In a professional setting, oral communication is often the most inefficient and risky method for exchanging information. We worship “soft skills,” but we rarely calculate the exorbitant cost of imprecision.
We rely on the spoken word every day, yet we overlook its intrinsic flaws.
The Flaws of the Spoken Word
Lossy Data Compression:
1. Speakers filter complex thoughts through an increasingly shrinking vocabulary. Listeners then “decompress” that signal through their own biases and recent experiences. The message received is almost always a corrupted version of the one sent.
2. Verbal Inflation (Verbosity): Many use more words than necessary, generating noise and ambiguity. Worse, they repeat the same concept in different ways, creating contradictions and wasting the time of those who already understood. It’s not just inefficiency; it’s a lack of respect for others’ intelligence and time.
3. Lack of Persistence: Conversations are ephemeral. A verbal agreement can be easily forgotten, misrepresented, or disputed, leading to the dreaded “but I thought you said...”
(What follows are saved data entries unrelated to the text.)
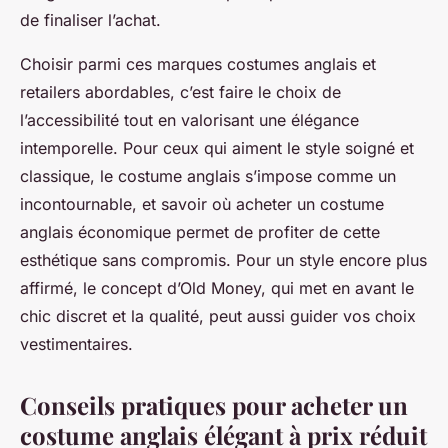
de finaliser l’achat.
Choisir parmi ces marques costumes anglais et
retailers abordables, c’est faire le choix de
l’accessibilité tout en valorisant une élégance
intemporelle. Pour ceux qui aiment le style soigné et
classique, le costume anglais s’impose comme un
incontournable, et savoir où acheter un costume
anglais économique permet de profiter de cette
esthétique sans compromis. Pour un style encore plus
affirmé, le concept d’Old Money, qui met en avant le
chic discret et la qualité, peut aussi guider vos choix
vestimentaires.
Conseils pratiques pour acheter un
costume anglais élégant à prix réduit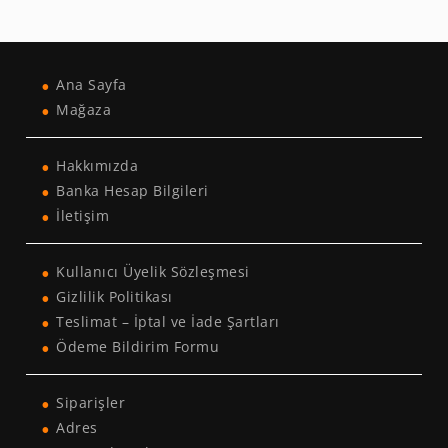
Ana Sayfa
Mağaza
Hakkımızda
Banka Hesap Bilgileri
İletişim
Kullanıcı Üyelik Sözleşmesi
Gizlilik Politikası
Teslimat – İptal ve İade Şartları
Ödeme Bildirim Formu
Siparişler
Adres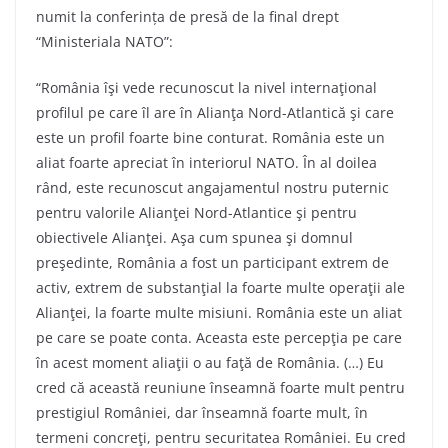
numit la conferința de presă de la final drept
“Ministeriala NATO”:
“România îşi vede recunoscut la nivel internaţional
profilul pe care îl are în Alianţa Nord-Atlantică şi care
este un profil foarte bine conturat. România este un
aliat foarte apreciat în interiorul NATO. În al doilea
rând, este recunoscut angajamentul nostru puternic
pentru valorile Alianţei Nord-Atlantice şi pentru
obiectivele Alianţei. Aşa cum spunea şi domnul
preşedinte, România a fost un participant extrem de
activ, extrem de substanţial la foarte multe operaţii ale
Alianţei, la foarte multe misiuni. România este un aliat
pe care se poate conta. Aceasta este percepţia pe care
în acest moment aliaţii o au faţă de România. (…) Eu
cred că această reuniune înseamnă foarte mult pentru
prestigiul României, dar înseamnă foarte mult, în
termeni concreţi, pentru securitatea României. Eu cred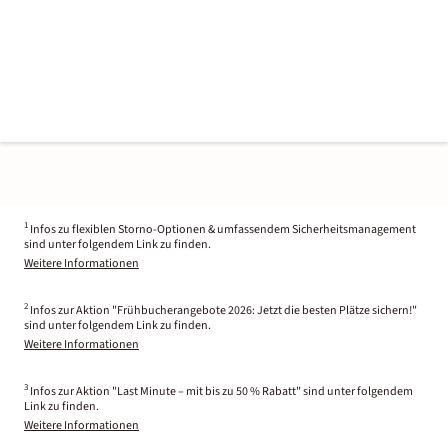
1
Infos zu flexiblen Storno-Optionen & umfassendem Sicherheitsmanagement
sind unter folgendem Link zu finden.
Weitere Informationen
2
Infos zur Aktion "Frühbucherangebote 2026: Jetzt die besten Plätze sichern!"
sind unter folgendem Link zu finden.
Weitere Informationen
3
Infos zur Aktion "Last Minute – mit bis zu 50 % Rabatt" sind unter folgendem
Link zu finden.
Weitere Informationen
The Alternatives: Formal Languages for High Fidelity
If oral communication is a blunt instrument, formal languages are the scalpel. They are designed for precision and high fidelity.
1. Written Language
Asynchronous, allowing for meticulous thought construction and revision. It creates a permanent, verifiable record, demanding clarity from the author and reducing ambiguity for the reader.
2. Mathematics
E = mc^2 is an immutable truth, understood without ambiguity in every language. There is no margin for interpretation.
3. Programming Languages
So precise they can be executed by a machine. They impose absolute logical consistency.
This JavaScript is an unequivocal contract.
if (user.isLoggedIn) {
grantAccess()
}
Context Matters
Of course, oral communication has its place. Immediacy is powerful for brainstorming or building personal rapport, where the “emotional bandwidth”—tone and body language—is an asset, not a defect.
But for critical information—project requirements, strategic decisions, technical specs, agreements, and promises—we must be more rigorous.
Relying on a chat for a vital task is like using a hammer to drive a screw. It might work, but the result is crude, unreliable, and unprofessional.
Final Thought
I think we all need to learn to communicate with the precision of a programmer, the clarity of a mathematician, and the persistence of a writer.